Monday, June 25, 2007

A Thousand Splendid Suns


#57Title: A Thousand Splendid SunsAuthor: Khaled HosseiniPublisher: Riverhead
Year: 2007
Genre:  Fiction, Afghanistan
384 pages

As easy to enter into and as absorbing as The Kite Runner, Hosseini's second novel is again set in Afghanistan over a long enough period for readers to absorb the flavor and preoccupations of several recent governments and upheavals.
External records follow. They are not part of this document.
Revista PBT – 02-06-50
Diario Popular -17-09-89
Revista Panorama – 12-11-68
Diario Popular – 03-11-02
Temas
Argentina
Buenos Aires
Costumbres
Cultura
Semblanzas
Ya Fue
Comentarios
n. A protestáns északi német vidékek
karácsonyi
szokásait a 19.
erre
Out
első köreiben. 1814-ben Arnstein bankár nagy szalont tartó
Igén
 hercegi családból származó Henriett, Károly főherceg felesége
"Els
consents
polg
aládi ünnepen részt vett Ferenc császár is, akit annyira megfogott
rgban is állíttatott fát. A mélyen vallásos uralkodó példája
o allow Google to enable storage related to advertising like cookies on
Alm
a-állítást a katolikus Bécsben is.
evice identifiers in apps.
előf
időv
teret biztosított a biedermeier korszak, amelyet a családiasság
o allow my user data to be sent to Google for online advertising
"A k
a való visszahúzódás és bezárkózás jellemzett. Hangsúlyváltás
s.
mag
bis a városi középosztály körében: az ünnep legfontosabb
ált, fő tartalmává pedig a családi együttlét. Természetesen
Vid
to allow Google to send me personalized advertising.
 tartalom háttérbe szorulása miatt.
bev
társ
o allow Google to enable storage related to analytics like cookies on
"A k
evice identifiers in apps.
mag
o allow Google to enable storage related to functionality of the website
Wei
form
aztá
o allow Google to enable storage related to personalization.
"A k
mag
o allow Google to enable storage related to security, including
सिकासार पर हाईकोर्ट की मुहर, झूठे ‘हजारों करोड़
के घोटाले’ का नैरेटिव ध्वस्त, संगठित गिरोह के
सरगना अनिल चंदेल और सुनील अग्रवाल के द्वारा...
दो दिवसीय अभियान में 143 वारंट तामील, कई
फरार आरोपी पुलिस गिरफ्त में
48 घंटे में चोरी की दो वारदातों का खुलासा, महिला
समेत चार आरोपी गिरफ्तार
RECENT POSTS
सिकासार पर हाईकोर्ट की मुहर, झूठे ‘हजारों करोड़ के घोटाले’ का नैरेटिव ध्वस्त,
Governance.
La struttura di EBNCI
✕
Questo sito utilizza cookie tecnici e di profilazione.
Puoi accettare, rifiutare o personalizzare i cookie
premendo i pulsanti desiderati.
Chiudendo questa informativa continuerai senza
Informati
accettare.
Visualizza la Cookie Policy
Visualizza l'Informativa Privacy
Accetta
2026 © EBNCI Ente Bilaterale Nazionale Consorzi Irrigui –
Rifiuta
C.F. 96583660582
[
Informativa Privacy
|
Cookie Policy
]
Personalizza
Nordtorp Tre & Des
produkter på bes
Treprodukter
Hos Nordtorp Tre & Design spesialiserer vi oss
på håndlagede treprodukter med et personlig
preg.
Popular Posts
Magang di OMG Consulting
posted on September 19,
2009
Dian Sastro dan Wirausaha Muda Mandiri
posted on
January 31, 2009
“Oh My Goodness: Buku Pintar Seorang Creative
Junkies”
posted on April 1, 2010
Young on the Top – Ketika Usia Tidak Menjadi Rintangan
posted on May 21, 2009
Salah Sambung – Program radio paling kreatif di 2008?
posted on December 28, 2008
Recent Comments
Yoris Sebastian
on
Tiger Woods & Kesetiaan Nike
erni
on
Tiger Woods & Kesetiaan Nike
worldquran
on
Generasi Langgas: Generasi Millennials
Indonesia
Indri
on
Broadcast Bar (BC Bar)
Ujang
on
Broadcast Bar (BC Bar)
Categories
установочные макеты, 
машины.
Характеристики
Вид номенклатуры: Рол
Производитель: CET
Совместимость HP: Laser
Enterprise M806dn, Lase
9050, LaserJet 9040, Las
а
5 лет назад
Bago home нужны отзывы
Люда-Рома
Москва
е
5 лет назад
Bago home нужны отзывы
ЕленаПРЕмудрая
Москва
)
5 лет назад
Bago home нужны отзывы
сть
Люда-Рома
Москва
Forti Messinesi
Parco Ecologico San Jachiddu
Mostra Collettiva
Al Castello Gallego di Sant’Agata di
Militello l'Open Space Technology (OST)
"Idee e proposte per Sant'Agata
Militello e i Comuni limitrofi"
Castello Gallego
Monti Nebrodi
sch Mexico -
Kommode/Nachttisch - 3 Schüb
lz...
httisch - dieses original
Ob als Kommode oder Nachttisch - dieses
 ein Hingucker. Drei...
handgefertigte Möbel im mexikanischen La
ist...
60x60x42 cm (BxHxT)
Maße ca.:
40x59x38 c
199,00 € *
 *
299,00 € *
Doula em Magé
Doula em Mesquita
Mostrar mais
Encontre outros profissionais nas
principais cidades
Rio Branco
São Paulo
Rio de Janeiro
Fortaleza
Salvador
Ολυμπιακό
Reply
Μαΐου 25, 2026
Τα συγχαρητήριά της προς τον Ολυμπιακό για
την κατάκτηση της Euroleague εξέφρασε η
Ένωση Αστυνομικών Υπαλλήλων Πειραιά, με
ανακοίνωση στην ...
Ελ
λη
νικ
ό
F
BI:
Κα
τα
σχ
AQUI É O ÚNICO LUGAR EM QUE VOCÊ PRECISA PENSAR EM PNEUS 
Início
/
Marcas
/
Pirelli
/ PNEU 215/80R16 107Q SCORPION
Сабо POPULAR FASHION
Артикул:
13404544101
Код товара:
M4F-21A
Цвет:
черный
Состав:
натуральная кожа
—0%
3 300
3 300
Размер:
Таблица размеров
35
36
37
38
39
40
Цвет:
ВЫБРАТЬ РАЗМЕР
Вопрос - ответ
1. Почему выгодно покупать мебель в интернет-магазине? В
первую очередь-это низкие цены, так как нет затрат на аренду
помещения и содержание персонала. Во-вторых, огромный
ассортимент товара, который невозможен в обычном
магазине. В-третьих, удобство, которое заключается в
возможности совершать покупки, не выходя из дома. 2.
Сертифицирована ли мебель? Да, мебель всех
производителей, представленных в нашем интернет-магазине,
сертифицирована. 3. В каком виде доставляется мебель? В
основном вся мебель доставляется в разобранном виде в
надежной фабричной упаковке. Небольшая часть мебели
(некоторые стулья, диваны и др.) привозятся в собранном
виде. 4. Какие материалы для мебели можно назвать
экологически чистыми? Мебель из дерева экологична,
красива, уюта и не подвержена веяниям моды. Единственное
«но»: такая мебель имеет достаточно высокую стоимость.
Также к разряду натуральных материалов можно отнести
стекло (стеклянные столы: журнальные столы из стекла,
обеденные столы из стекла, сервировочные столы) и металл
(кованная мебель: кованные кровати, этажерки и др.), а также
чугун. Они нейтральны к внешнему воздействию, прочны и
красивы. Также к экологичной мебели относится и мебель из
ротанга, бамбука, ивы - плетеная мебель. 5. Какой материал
Hossneini's writing is descriptive without being over-elaborate, and his characters are psychologically coherent. I enjoyed the converging tales of two women's lives, and I thought the Naomi and Ruth reference worked well. A number of the locales and experiences described in the sections taking place in the Taliban's Kabul evoked the CNN report Beneath the Veil, Saira Shah's 2001 undercover documentary. Perhaps because I had images from this program in mind, these sections of the book were particularly vivid.

The plot was sometimes predictable and contrived. I found the last several sections rushed in a way that decreased their resonance and interfered with my suspension of disbelief, and reader buy-in is critical to accepting some rather increadible events. I would not characterize the novel as uplifting, but perhaps as ultimately emotionally triumphant.

As an aside, a mention of Laila and Mariam's "three cups of tea" made me think to move Three Cups of Tea: One Man's Mission to Promote Peace... One School at a Time forward in my queue, despite its unfortunate misuse of ellipsis right out there in front of god and everybody.